* [PROVIDED RECORDS]:
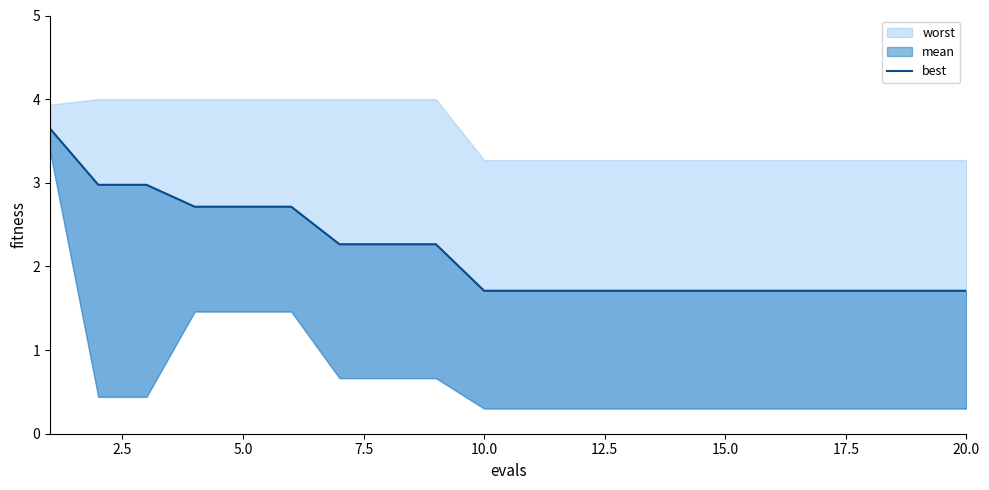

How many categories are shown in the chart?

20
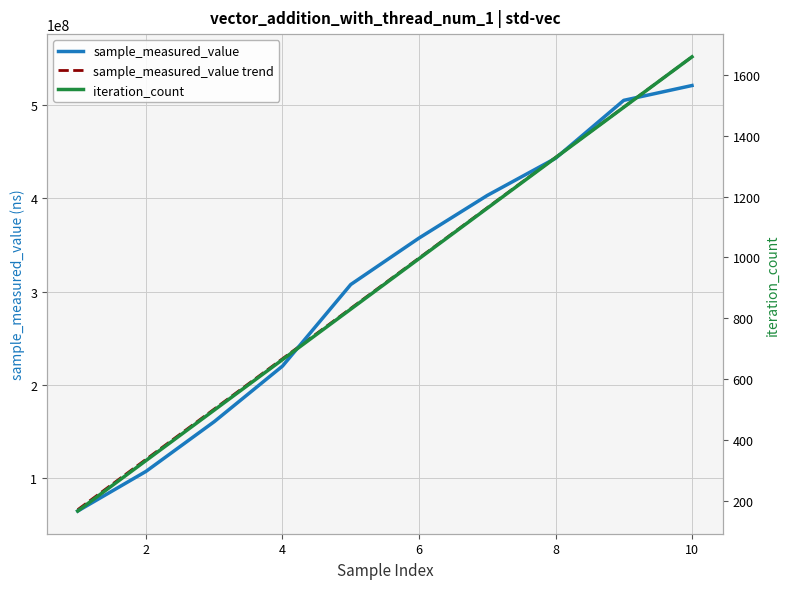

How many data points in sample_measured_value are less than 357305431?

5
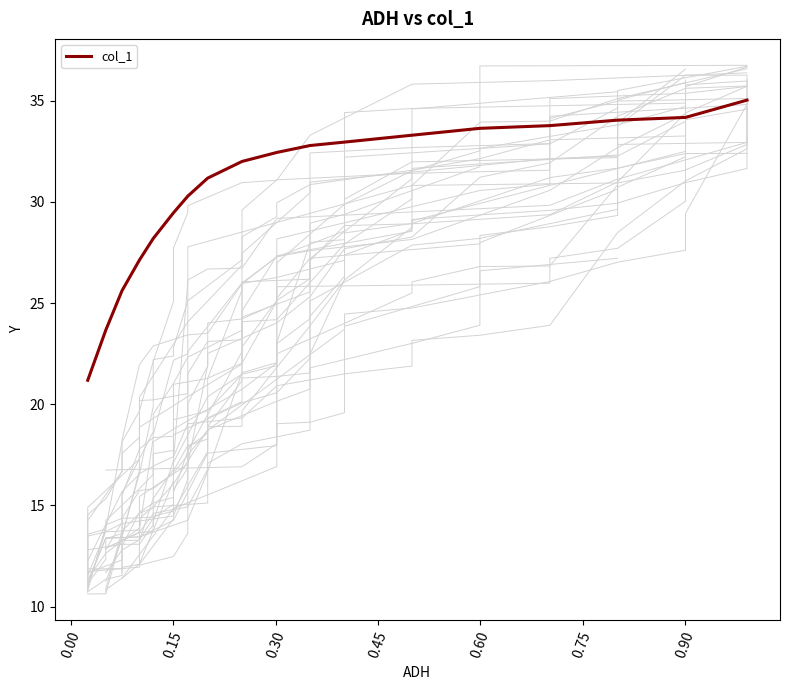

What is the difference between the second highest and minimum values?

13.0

* [WORK INSTRUCTIONS]: Revise all the records above by changing "data points" to "observations" and leaving every other part as it is. Leave the pictures out of your version.

* [RESPONSE BELOW]:
How many categories are shown in the chart?

20

How many observations in sample_measured_value are less than 357305431?

5

What is the difference between the second highest and minimum values?

13.0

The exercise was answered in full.